You can call this once at startup to customize messages.
Example:
func init() {
customCodes := exception.PGError{
"default": "Query error",
"not_found": "Record not found",
"23505": "Custom duplicate error",
}
constraintMessages := exception.PGError{
"users_email_key": "Email already exists",
}
exception.InitPGError(&customCodes, &constraintMessages)
}
func New ¶
New creates a new Exception with the given name, description, and cause. It returns the Exception as an error.
func NewSimple ¶
NewSimple creates a new Exception with the given name and description, omitting the cause. It's a convenience function for situations where there is no underlying error to wrap.
func PG ¶
PG converts a low-level database or ORM error into a user-friendly Exception.
It handles:
- PostgreSQL errors (*pgconn.PgError)
- GORM not found errors (gorm.ErrRecordNotFound)

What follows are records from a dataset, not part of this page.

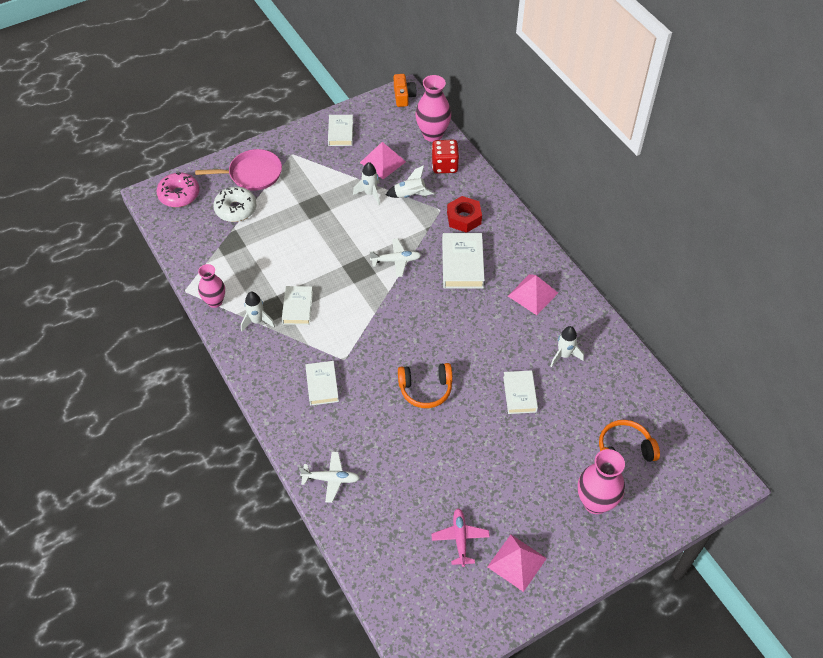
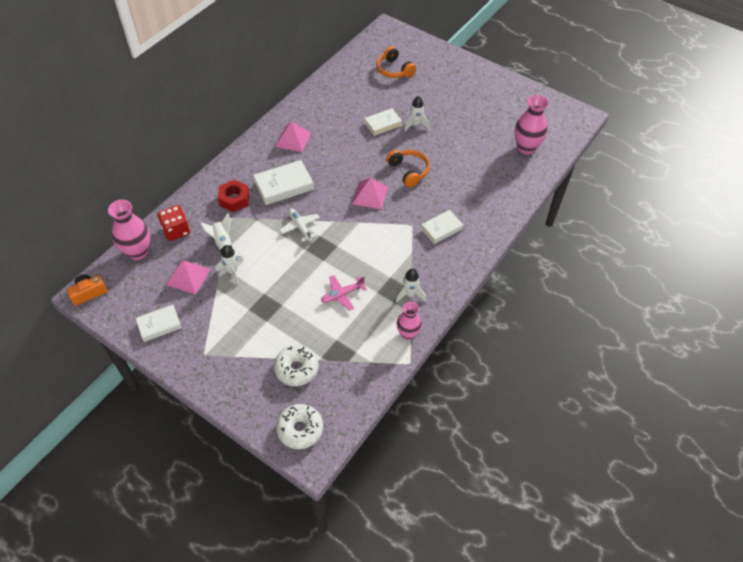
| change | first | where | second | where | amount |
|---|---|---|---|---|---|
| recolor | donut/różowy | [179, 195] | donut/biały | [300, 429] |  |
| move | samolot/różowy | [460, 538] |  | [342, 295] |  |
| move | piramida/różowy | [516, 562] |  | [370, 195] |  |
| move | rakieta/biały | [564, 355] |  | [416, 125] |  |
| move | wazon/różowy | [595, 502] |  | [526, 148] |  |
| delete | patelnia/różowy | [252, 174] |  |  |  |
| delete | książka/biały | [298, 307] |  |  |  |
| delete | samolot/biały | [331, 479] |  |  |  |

- All other error types (as generic query error)
Example:
err := &pgconn.PgError{
Code: "23505",
ConstraintName: "users_email_key",
}
ex := exception.PG(err).(*exception.Exception)

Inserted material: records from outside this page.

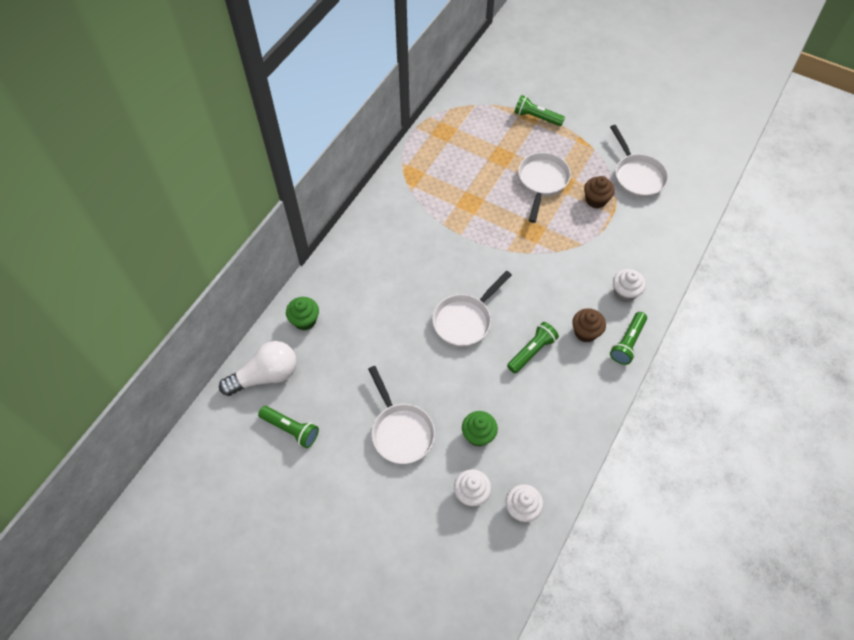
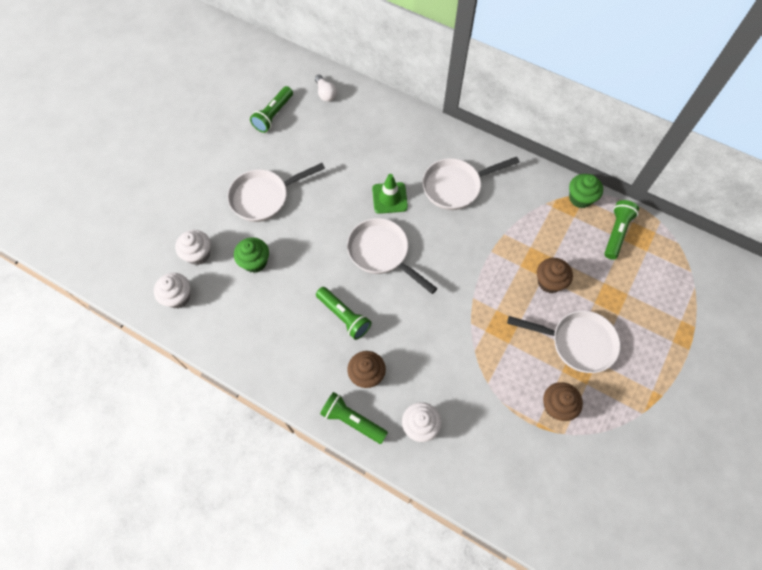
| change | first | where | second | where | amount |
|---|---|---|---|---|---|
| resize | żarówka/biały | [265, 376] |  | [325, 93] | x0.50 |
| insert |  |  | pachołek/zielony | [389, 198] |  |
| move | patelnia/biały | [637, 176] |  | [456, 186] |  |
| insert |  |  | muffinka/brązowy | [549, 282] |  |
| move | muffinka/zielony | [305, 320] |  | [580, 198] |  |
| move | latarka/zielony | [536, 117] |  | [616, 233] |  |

fmt.Println(ex.Name) // Output: "Duplicate record"
fmt.Println(ex.Description) // Output: "Email already exists"
Types ¶
type Exception ¶
type Exception struct {
// Name is a short identifier for the error, such as an error code.
Name string
// Description provides a human-readable explanation of the error.
Description string
// Cause holds the underlying error that caused this exception, if any.
Cause error
}
Exception represents a structured error with a name, a description, and an optional underlying cause. It implements the error interface.
func (*Exception) Error ¶
Error implements the error interface. It returns a formatted string representation of the exception, including the description, name, and cause if they are present.